The Future is Now: The Potential of Combining Machine Learning and Condition Monitoring

No matter where you search for the terms condition monitoring or machine learning, search engines find more than 1 billion hits. That is hardly surprising, as in times of digitalization, Industry 4.0 and IoT, they are a central part of networking, data collection and processing. Their relevance has increased enormously in companies in recent years — there is no doubt that these buzzwords are on everyone's lips. With a practical test as part of his diploma thesis, Christoph Wilding took a close look at what condition monitoring of machines, systems and devices can do and where machine learning starts to automatically derive patterns and relationships from data. In the interview, graduate engineer Christoph Wilding and data scientist Maik Pertermann answered the most important questions and pinned down the buzzwords based on their complexity using the simple, everyday example of a washing machine.

What does condition monitoring do and where can it be used?

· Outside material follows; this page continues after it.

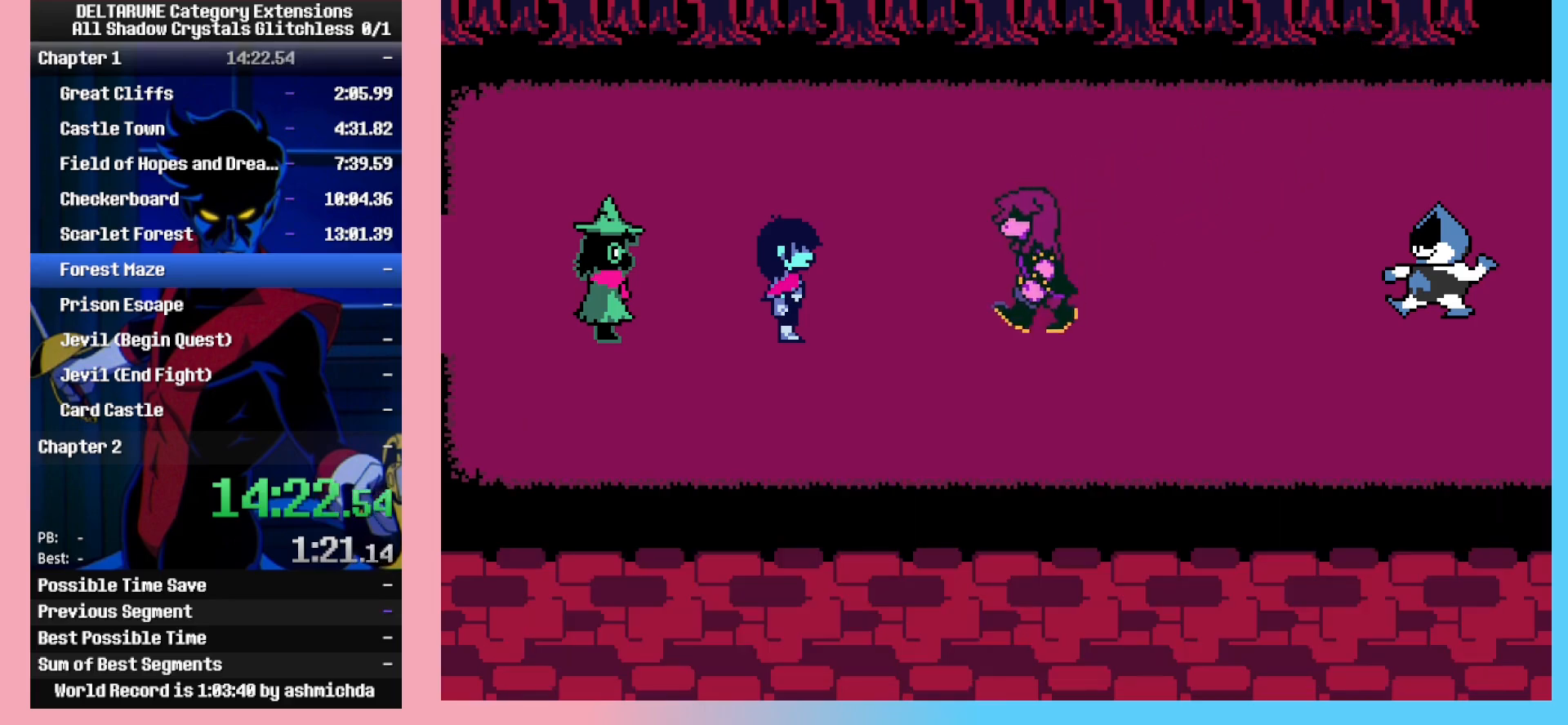
{"keys": ["return"], "events": [[33, "z", "up"], [117, "return", "down"], [167, "return", "up"], [167, "z", "down"], [217, "z", "up"], [267, "return", "down"], [267, "z", "down"], [300, "return", "up"], [350, "z", "up"], [400, "return", "down"], [400, "z", "down"], [450, "return", "up"], [450, "z", "up"], [500, "return", "down"]]}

Christoph Wilding: Condition monitoring of machines, systems and devices is particularly useful for understanding the status of machines over the course of time and to ensure that they run optimally and efficiently. The status assessment is always a snapshot that is evaluated as a trend over time and therefore makes performance changes visible. This in turn makes it possible to detect the wear and tear of machine parts and to identify the affected components, the components causing the problem, and to initiate process optimizations.

Maik Pertermann: This type of monitoring also has its limits. That is because if the data associated with condition monitoring is recorded only cyclically (e.g. once a week), it is usually not possible to provide a meaningful analysis and in turn a reliable forecast of possible downtime because the data is so limited. The answer is systems that monitor the machine status in real time 24/7, automate the data flow and enable continuous analysis.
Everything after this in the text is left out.